Latest Digital Development Outputs (Agriculture, Data, Social Media) from CDD, Manchester

Recent outputs – on Agricultural Platforms; Data-for-Development; Social Media and Education – from the Centre for Digital Development, University of Manchester:

AGRICULTURAL PLATFORMS:

Ag-Platforms in East Africa: National and Regional Policy Gaps” (pdf) by Aarti Krishnan, Karishma Banga & Joseph Feyertag identifies national and regional governance deficits (gaps) in the diffusion of digital agricultural platforms, and consequently how Ag-platforms bridge national and regional policy gaps.

Platforms in Agricultural Value Chains: Emergence of New Business Models” (pdf) by Aarti Krishnan, Karishma Banga & Joseph Feyertag explains the various models of digital agricultural platforms that exist, and provides policy-makers with a roadmap that supports the proliferation of sustainable Ag-platforms.

DATA-FOR-DEVELOPMENT:

Datafication, Value and Power in Developing Countries” by Richard Heeks, Vanya Rakesh, Ritam Sengupta, Sumandro Chattapadhyay & Christopher Foster analyses the implementation challenges and impact of big data on organisational value, sources of power, and wider politics.

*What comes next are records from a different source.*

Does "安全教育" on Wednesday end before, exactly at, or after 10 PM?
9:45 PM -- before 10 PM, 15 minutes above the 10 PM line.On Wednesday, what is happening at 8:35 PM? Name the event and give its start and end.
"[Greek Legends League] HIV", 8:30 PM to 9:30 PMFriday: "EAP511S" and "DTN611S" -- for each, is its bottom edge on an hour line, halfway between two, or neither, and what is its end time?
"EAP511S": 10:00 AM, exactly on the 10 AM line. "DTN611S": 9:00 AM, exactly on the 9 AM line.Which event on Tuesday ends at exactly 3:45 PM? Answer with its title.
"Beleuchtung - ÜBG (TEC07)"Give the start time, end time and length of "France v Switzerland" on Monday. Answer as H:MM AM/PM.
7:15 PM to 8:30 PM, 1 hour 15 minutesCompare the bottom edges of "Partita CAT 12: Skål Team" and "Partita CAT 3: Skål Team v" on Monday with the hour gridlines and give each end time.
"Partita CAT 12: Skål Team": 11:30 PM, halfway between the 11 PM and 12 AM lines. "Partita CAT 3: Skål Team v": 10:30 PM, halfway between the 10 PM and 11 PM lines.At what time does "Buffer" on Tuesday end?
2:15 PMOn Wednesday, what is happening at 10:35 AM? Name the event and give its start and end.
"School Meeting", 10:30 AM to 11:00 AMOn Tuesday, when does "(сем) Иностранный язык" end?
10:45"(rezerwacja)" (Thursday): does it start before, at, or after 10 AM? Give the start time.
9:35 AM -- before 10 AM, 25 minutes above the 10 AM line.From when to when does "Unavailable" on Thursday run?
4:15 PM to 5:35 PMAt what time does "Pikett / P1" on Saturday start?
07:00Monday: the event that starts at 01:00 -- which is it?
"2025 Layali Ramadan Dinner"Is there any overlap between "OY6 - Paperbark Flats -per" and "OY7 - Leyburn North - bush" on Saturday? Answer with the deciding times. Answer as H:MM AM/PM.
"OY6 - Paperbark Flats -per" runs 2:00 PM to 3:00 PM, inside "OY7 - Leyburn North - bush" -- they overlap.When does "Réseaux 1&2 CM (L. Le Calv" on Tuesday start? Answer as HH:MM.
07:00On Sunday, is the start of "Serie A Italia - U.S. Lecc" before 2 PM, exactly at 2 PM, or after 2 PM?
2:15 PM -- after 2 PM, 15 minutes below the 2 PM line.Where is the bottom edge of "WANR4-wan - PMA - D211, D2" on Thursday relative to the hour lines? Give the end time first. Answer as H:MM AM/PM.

Identifying Potential Positive Deviants Across Rice-Producing Areas in Indonesia: An Application of Big Data Analytics and Approaches” (open access) by Basma Albanna, Dharani Dhar Burra & Michael Dyer uses remote sensing and survey data to identify “positive deviant” rice-farming villages in Indonesia: those which outperform their peers in agricultural productivity.

The Urban Data Justice Case Study Collection” (open access) presents ten case studies analysing new urban data in Latin America, Africa and Asia from data justice/rights perspectives.  It also outlines a future research agenda on urban data justice in the global South.

SOCIAL MEDIA AND EDUCATIONAL DEVELOPMENT

WhatsApp-Supported Language Teacher Development: A Case Study in the Zataari Refugee Camp” (open access) by Gary Motteram, Susan Dawson & Nazmi Al-Masri through a thematic analysis of WhatsApp exchanges, explores how Syrian English Language teachers working in refugee camps in Jordan work collaboratively on teacher development.